One of the challenging tasks in coaching is deciding what questions to ask. That challenge is true for the coachee as much as for the coach but for different reasons.
I was reminded of that challenge while reading a newsletter in which the author suggested shifting away from asking “How can I help?” to asking, “What needs to happen?” instead. The author connected that switch with her reaction to the fires in Los Angeles as well as with her desire to help solve the big problems.
Both questions are relevant. Knowing which one to ask displays an understanding of the situation. Choosing which one to ask shows one’s assumed relationship with the situation.
Asking a coachee how I can help him is always a good start.
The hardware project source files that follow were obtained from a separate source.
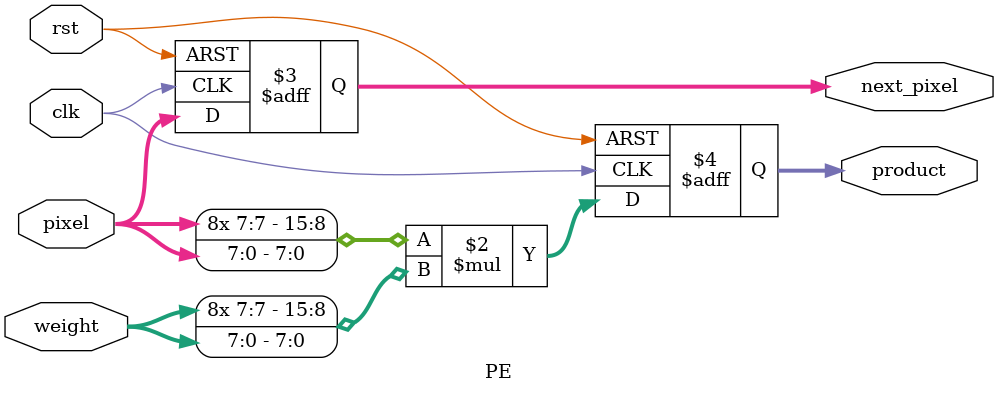
<source format=sv>
module PE(
    input clk, rst,
    input [7:0] pixel, weight,
    output logic [7:0] next_pixel,
    output logic signed [15:0] product
);
always_ff @(posedge clk or posedge rst) begin
    if (rst) begin
        next_pixel <= 0;
        product <= 0;
    end else begin
        next_pixel <= pixel;
        product <= $signed(pixel) * $signed(weight);
		//product <= (weight==0)? 0 : $signed(pixel) * $signed(weight);
    end
end
endmodule
</source>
It gives the coachee the full ability to choose what type of help he wants and how he wants to receive it.
However, staying with that question might be very limiting for a coachee, as his existing experience of help received may restrict his ability to imagine the help accessible to him.
This is where a coach asking himself “what needs to happen” may choose an answer from a different experience than the one immediately available to the coachee.
However, transforming this into a choice might be very limiting for the coaching process if it becomes imposed on the coachee. That is, he is not asked or lacks the experience to imagine what he is being suggested.
Our ability to help should not be confused with our desire to lead.
Our desire to help should not be confused with our ability to lead.
The hard part is to learn how the ability to help and the ability to lead go hand in hand.
In coaching this includes letting leadership move freely between coach and coachee to determine what can happen. It has to be paired with the coach’s and coachee’s respective willingness to receive help throughout the process.
Such a luxury situation might not be accessible while managing a crisis. Time then is most often limited and the one asking himself what needs to happen also deals with the limited information available.
The rest of the time one hopes to know if one is in a crisis or a coaching situation.
2 Responses
The author you refer to hbrings a helpful perspective indeed.
My father worked with someone who had a poster on the wall behind him that said “If things don’t start improving soon, I shall have to ask you to stop helping me”.
🙂
My reaction is that the “what needs to happen” or “what do you need now” questions are more open-ended than “how can I help”, which can almost sound like the coach is wanting to ‘intervene.
The latter question can prompt less creative thinking as the coach focuses suddenly on what the coach can do ‘for’ them; whereas the former versions push the coachee to think much more broadly.
Love that perspective, Michael.
It’s a nuance to that question I hadn’t thought of. Thank you.
What a great poster! And what an impact it has, and had!